Salud

El corazón y el vino tinto: utilidad y controversia

Es muy conocida la recomendación de tomar una copa de vino tinto al día para prevenir inconvenientes cardiovasculares, pero ¿qué polémica se esconde detrás de este "remedio"?

viernes 12 de diciembre de 2014 - 8:33 am

Las enfermedades cardíacas dan cuenta de las mayores causas de muerte en todo el mundo, con 17 millones de fallecimientos al año.

Por eso, hay tantos remedios, dietas, medicamentos e investigaciones para paliar este padecimiento, por lo general, resultado del estrés y la mala alimentación de la vida moderna.

Es un remedio muy conocido la recomendación de tomar una copa de vino tinto al día para proteger el corazón.

Hay doctores que lo recomiendan y pacientes que, felices, aceptan la regla. Y, es común escuchar, según lo publicado por el portal About, que la dosis se incrementa, ya que ahora se recomiendan dos o hasta tres copas de vino al día.

Ocurre que el vino tinto contiene polifenoles, entre los que se encuentran los flavonoides.
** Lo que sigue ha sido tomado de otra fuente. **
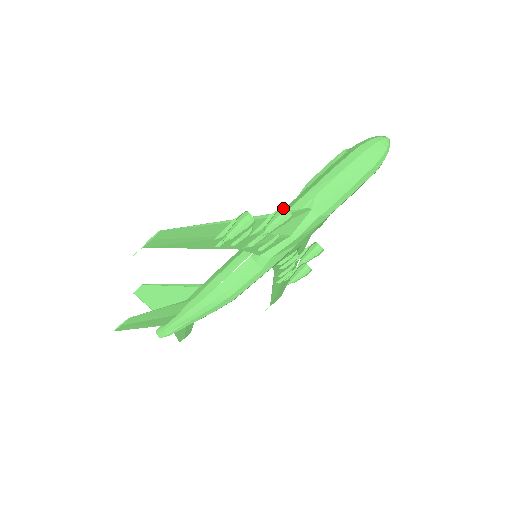
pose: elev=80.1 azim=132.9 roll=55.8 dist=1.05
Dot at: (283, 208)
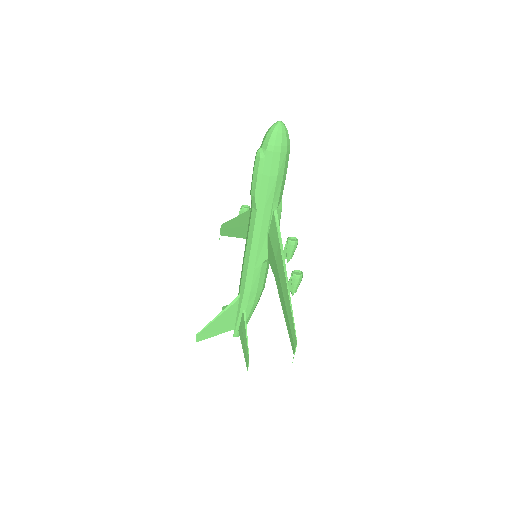
Dot at: (293, 243)
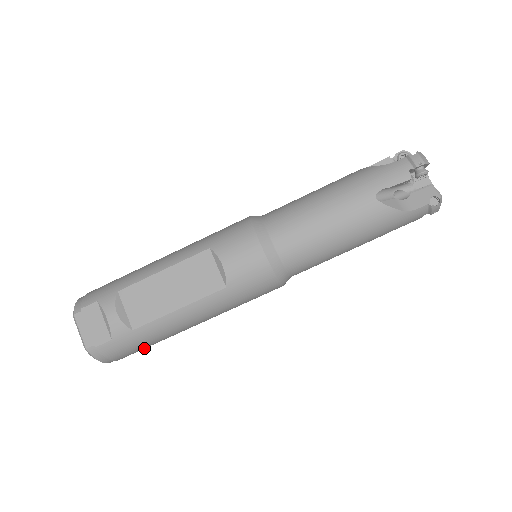
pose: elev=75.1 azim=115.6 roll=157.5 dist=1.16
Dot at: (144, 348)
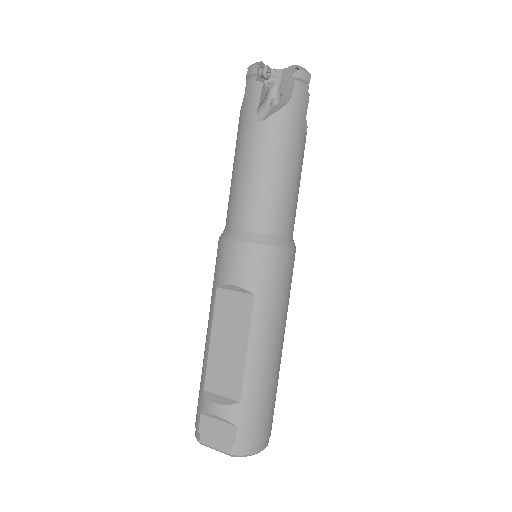
Dot at: (271, 408)
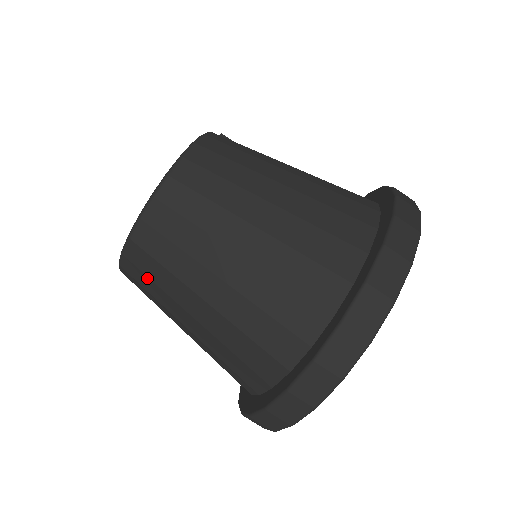
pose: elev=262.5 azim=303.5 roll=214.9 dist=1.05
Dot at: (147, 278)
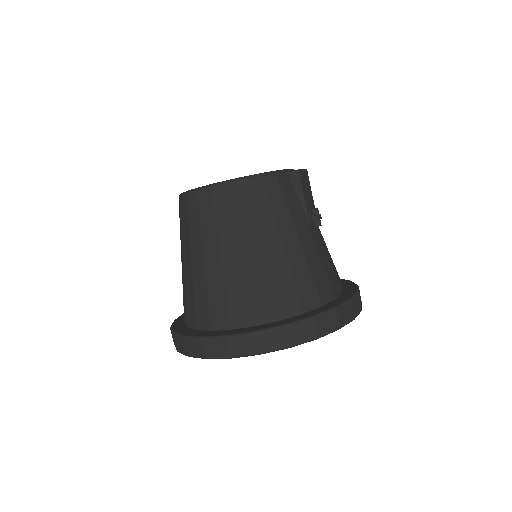
Dot at: occluded
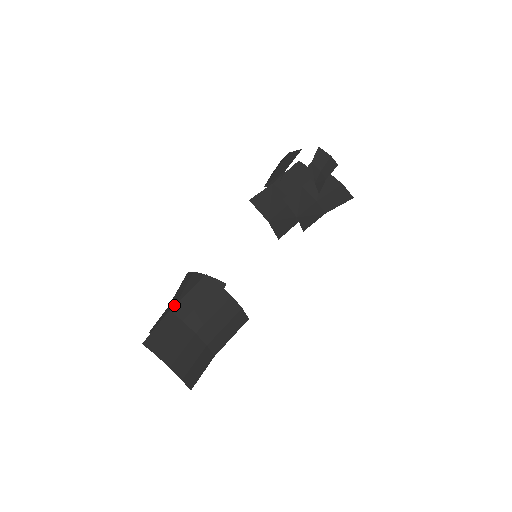
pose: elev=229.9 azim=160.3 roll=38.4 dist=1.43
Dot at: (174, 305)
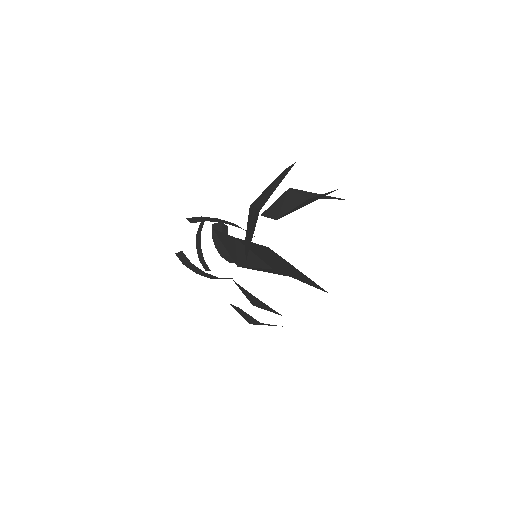
Dot at: occluded
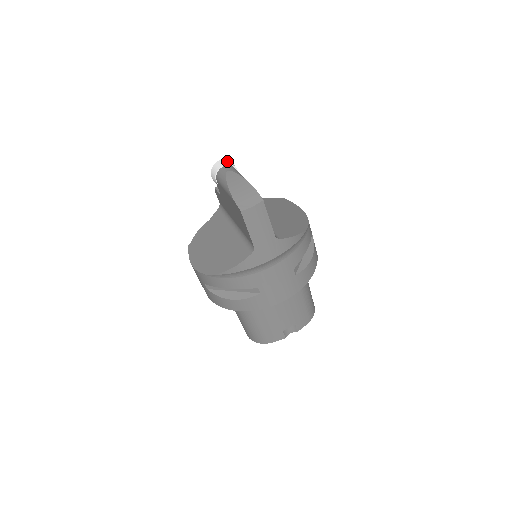
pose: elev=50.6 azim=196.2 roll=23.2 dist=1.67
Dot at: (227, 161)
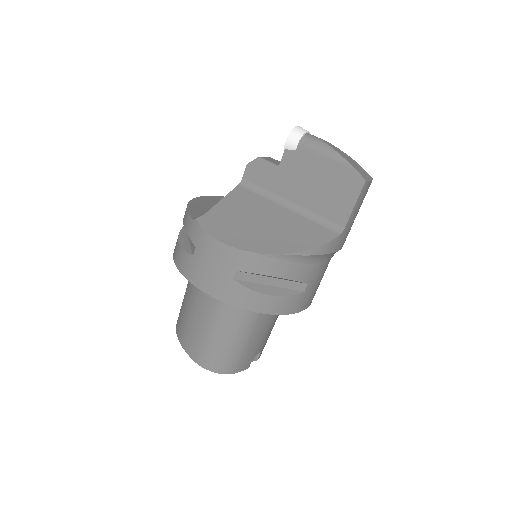
Dot at: occluded
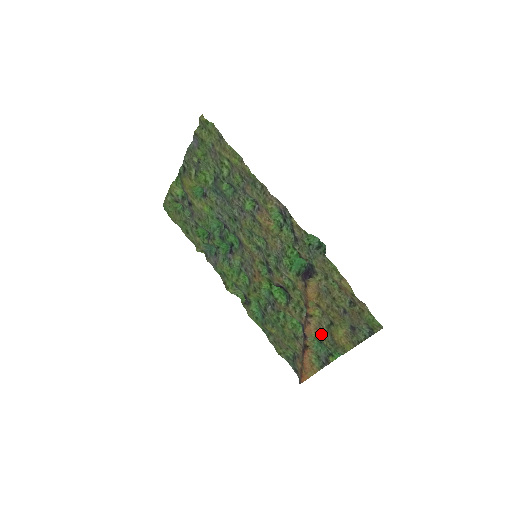
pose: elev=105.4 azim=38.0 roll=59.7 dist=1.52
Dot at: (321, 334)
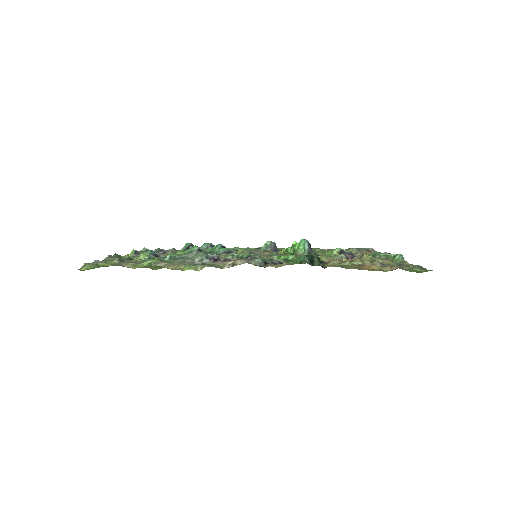
Dot at: (371, 259)
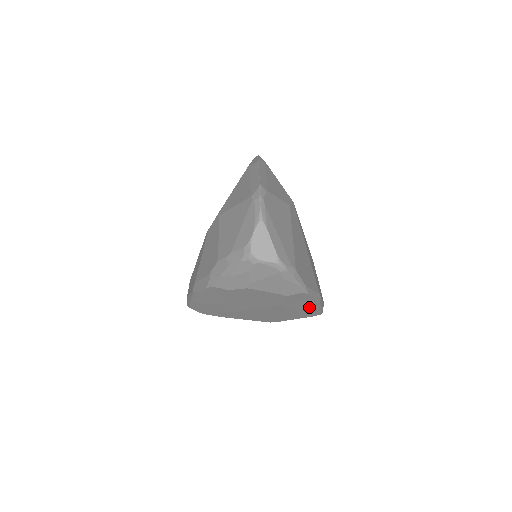
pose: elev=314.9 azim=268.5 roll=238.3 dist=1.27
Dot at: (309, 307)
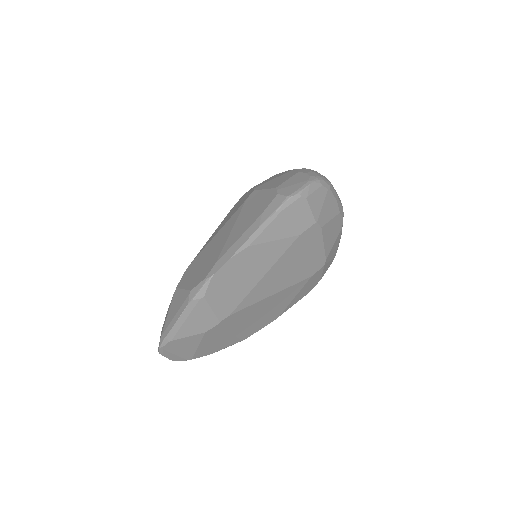
Dot at: occluded
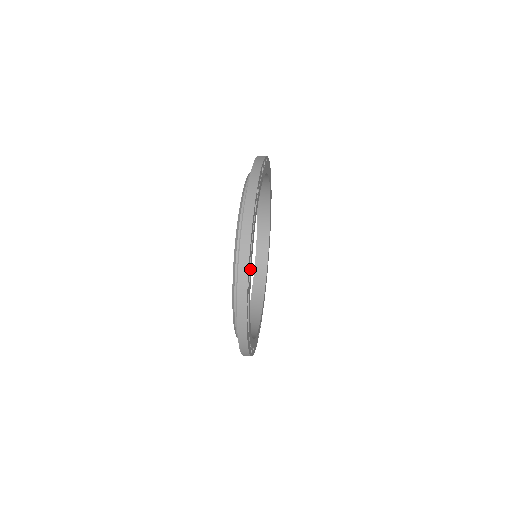
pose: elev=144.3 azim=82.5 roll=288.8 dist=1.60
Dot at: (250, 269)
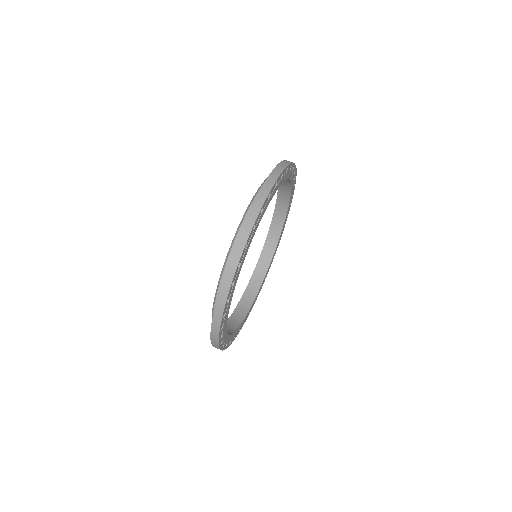
Dot at: (224, 326)
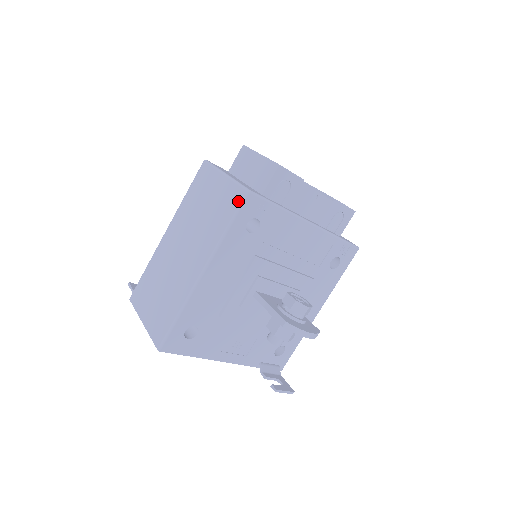
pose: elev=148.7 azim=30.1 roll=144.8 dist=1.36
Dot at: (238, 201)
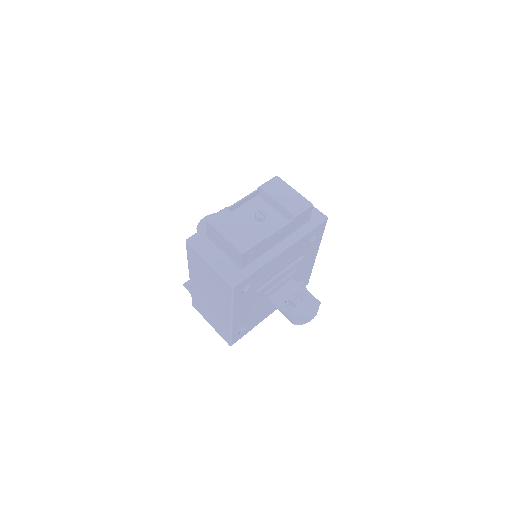
Dot at: (229, 291)
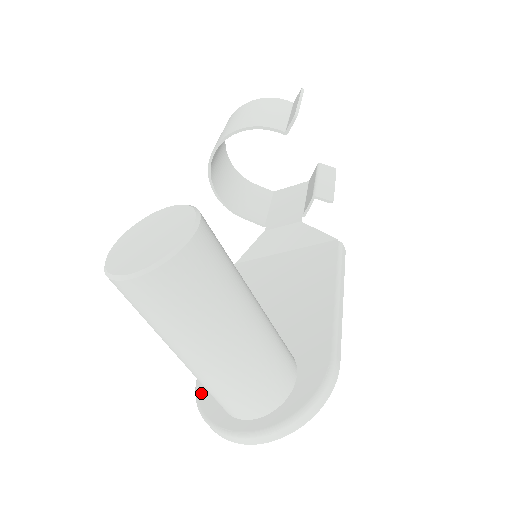
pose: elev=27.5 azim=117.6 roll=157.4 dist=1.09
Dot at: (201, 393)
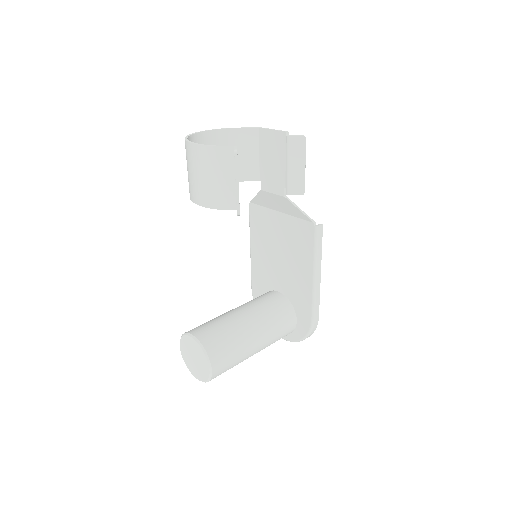
Dot at: occluded
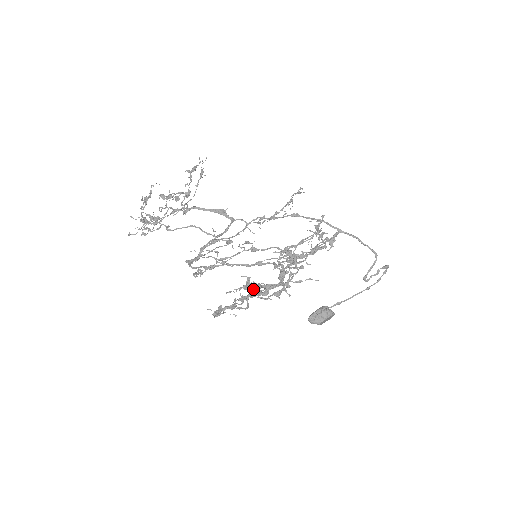
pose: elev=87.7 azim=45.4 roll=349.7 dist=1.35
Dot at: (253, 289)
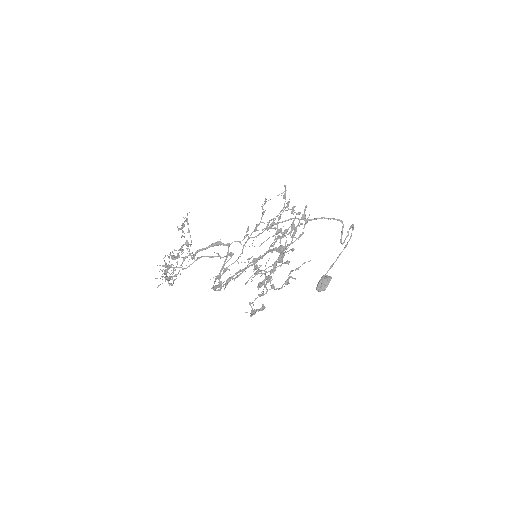
Dot at: (266, 281)
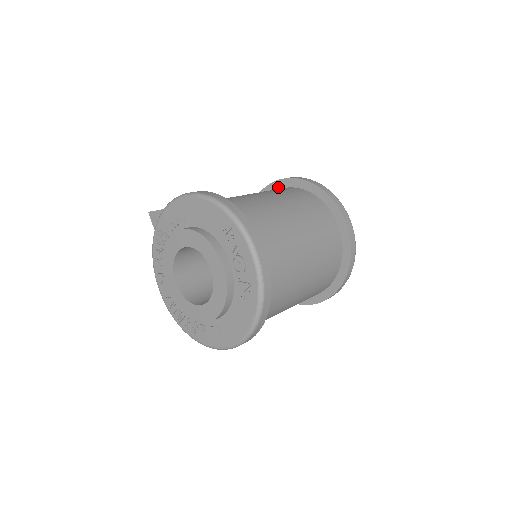
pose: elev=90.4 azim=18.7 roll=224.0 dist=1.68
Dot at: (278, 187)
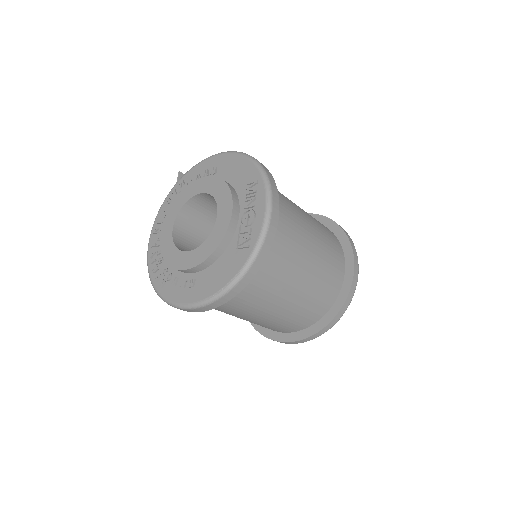
Dot at: occluded
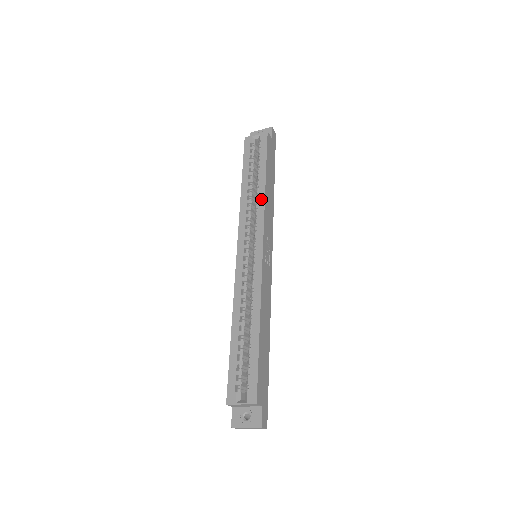
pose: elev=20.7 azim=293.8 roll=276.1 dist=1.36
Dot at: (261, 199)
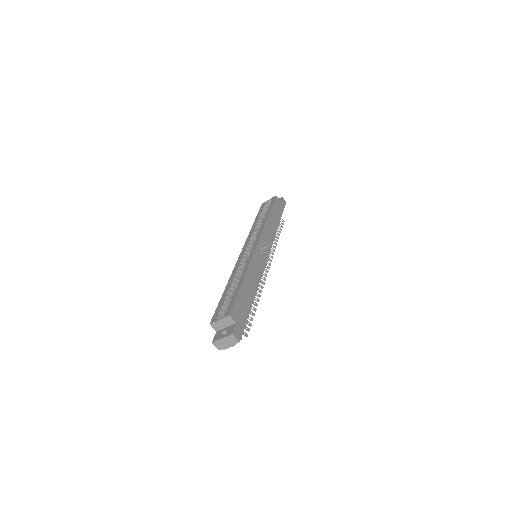
Dot at: (263, 223)
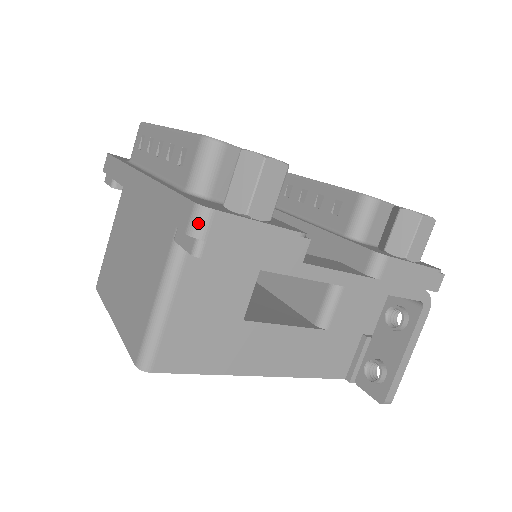
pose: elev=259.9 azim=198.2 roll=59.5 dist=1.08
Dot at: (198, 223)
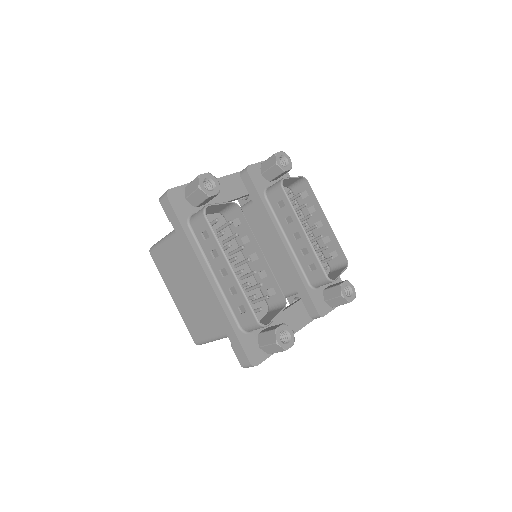
Dot at: occluded
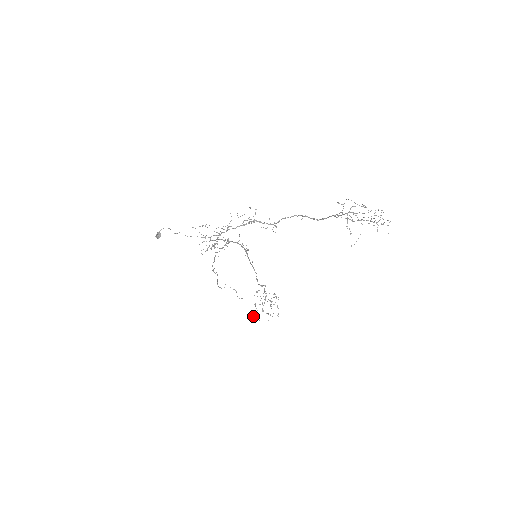
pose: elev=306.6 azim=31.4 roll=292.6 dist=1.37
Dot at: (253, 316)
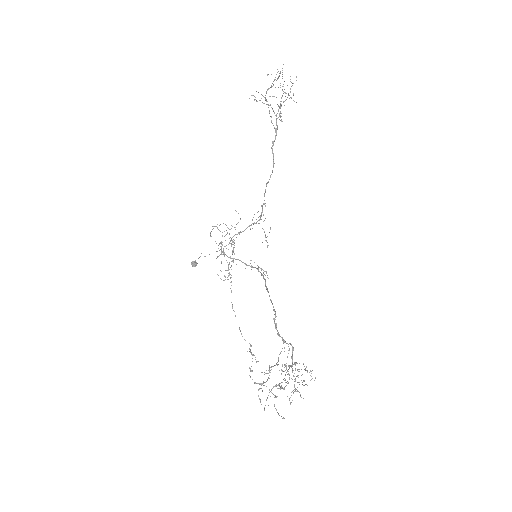
Dot at: (259, 389)
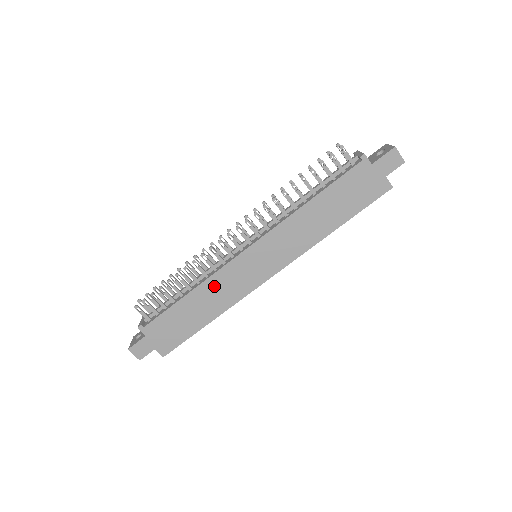
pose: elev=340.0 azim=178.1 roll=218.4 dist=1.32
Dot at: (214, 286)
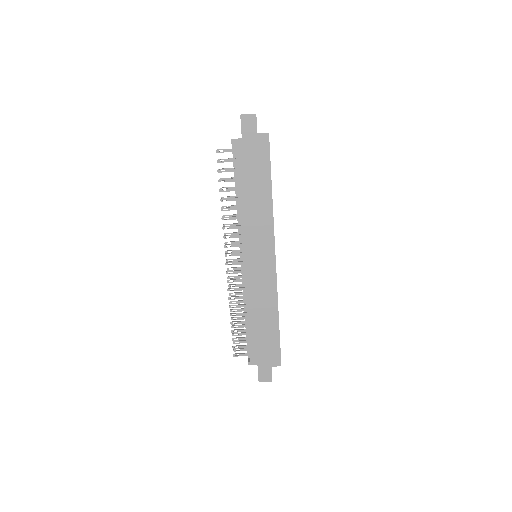
Dot at: (254, 298)
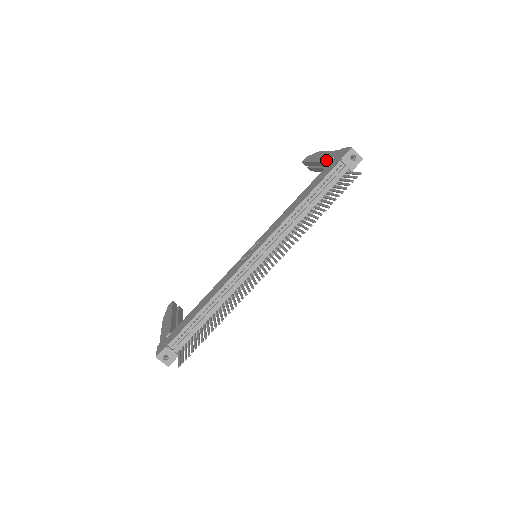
Éstos han sido constantemente usados en experimentos y estudios acerca de problemas cardiovasculares. Sin embargo, para la ciencia, su efectividad aún es cuestionable y ahí surge la polémica.

Además, el vino tinto tiene un ingrediente central: la uva, que es rica en hierro, potasio, calcio, silicio, fósforo, magnesio, zinc, boro, taninos, vitaminas A, B1, B2, B6 y vitamina C. Y, esta última, juega un papel relevante en la regeneración de las arterias y es crucial para el cuidado de la salud del corazón.

En contraposición, desde el lado de la controversia, se sabe que el alcohol del vino tiene efectos contraproducentes en el hígado y está altamente contraindicado en personas con problemas hepáticos.

Los sulfitos añadidos al vino, por otra parte, pueden causar daños al sistema digestivo, y generar peligrosas reacciones alérgicas en personas con asma y síndrome de Vidal.

Los sulfitos están presentes en la uva, que tiene azufre, pero se adicionan al vino como conservadores.

Por último, el consumo de alcohol afecta la producción de serotonina, lo que reduce la calidad del sueño, provocando otras afecciones de la salud.